Aktihanoglu, an entrepreneur, investor, author and technologist, is the founder and managing director of Entrepreneurs Roundtable Accelerator. He suggested that angels should first consult a network of friends to look at opportunities and then talk to an expert. “Get a feel [for] if the company makes sense, where it stands in the market…[its] viability/sales,” said Aktihanoglu.
One of the attendants asked the panelists, “How thorough are the background checks? What is standard?” According to LaForce, an attorney in Goodwin Procter’s Business Law Department, the level of the background checks, as well as the cost associated, varies depending on the stage of the startup. In late-stage companies, background checks are one of the key costs—especially if they are going to be a core part of the management team. If a company resists a background check, that is a major red flag, said LaForce. You need to have a “thorough understanding of the people whom you are investing,” she added.
The third panel, “Structuring the Deal,” featured Tamar Gubins, Alessandro Piol, Ellie Wheeler and moderator Shaherose Charania.
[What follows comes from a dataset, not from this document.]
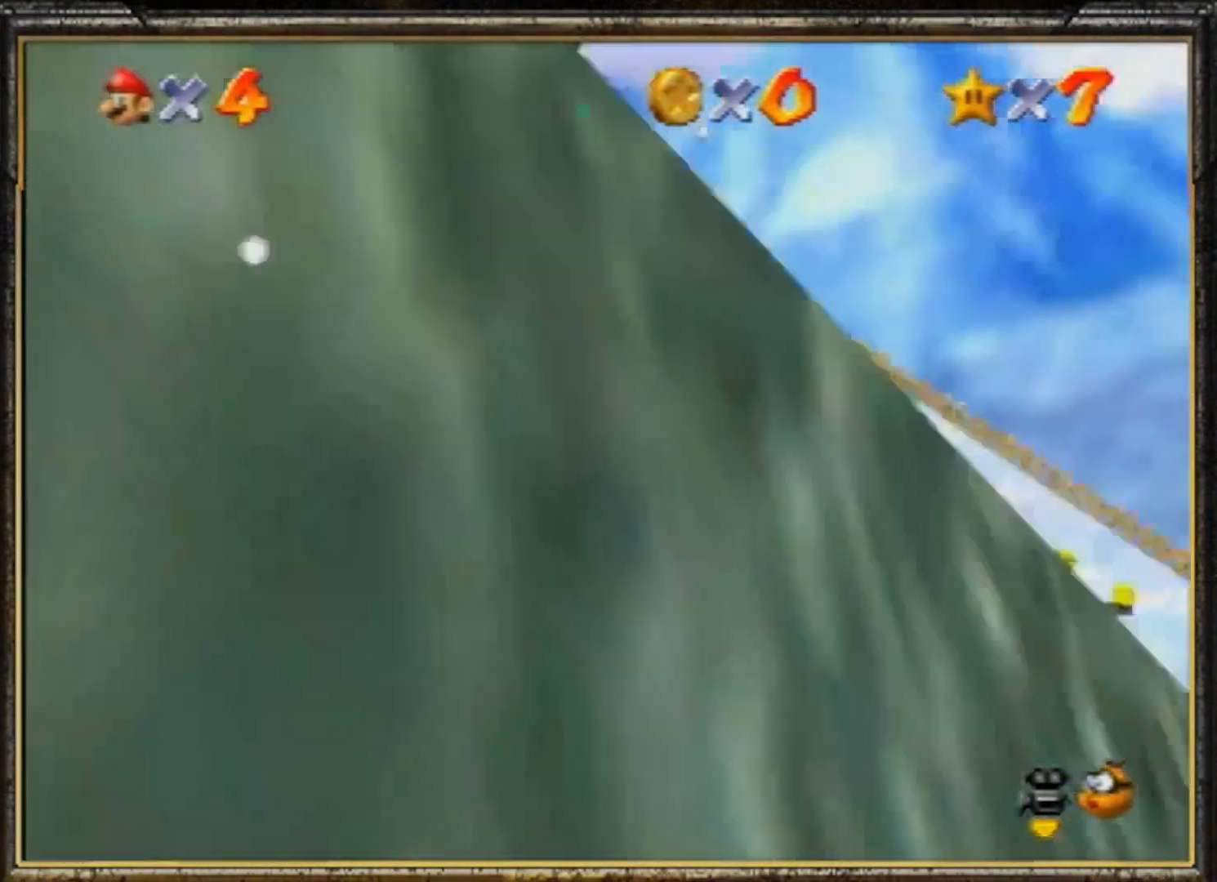
{"buttons": [], "left_stick": "up-right", "events": [[234, "left_stick", "up-right"]]}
These panelists were asked to elaborate on the steps following due diligence.
Gubins, an associate in Goodwin Procter’s Business Law Department, stated, in regards to when an attorney should be involved in the deal process, that it depends on the level of comfort the angel has with the investment and her attorney. If you are less comfortable with the terms, utilizing an attorney is a great way to gain counsel free of charge until the deal comes through. Gubins added that you should strive to develop a great relationship with your attorney.
One of the attendees asked the panelists, “What are the pitfalls of the convertible note?”
Wheeler, a principal with Greroft Paycrtners, said that there are “certain times where [a convertible note] makes sense, and certain times where it doesn’t.” It varies based on personal preference but “shouldn’t be characterized as a ‘bad thing.’”
“Uncapped notes should be avoided,” she added. According to Forbes.com, uncapped rounds are more favorable to the entrepreneur; under this type of note, the investor has no guarantee of how much equity his or her money purchases.
“You lose control,” said Gubins..
The panelists also offered advice in regards to aspects of the investing world that angels shouldn’t stress over.
Piol, partner and co-founder of AlphaPrime Ventures and Vedanta Capital, said that when he first started out, he didn’t know anything about term sheets. They are the “most difficult and intimidating thing. Don’t worry about it…You will learn it by heart… [There are] always a number of terms you should know, but…[it’s] something you learn as you go. It’s part of the experience. There are a lot of bigger issues you should address, so don’t stress out too much over it.”
Wheeler, when asked about registration rights, asserted that they “are not worth spending any time on at all—very irrelevant. On the road to IPO, they get renegotiated.”
“Angels play a role more than just getting money,” Charania said, addressing Piol. “What would you expect the involvement or role of these angels [to be]?”
Piol answered, “[Angels] help companies in many ways they don’t realize they can…from legal issues to real estate issues to tech issues—there are many ways they can bring expertise to play, and that is well encouraged.”
Later in the event, Pipeline Fellows were able to gain hands-on experience, applying the lessons they had learned throughout the day by participating in a case study in which they valued a business and negotiated with an entrepreneur. No easy task and to be someone willing to take it on, you have to be something of, well, an angel.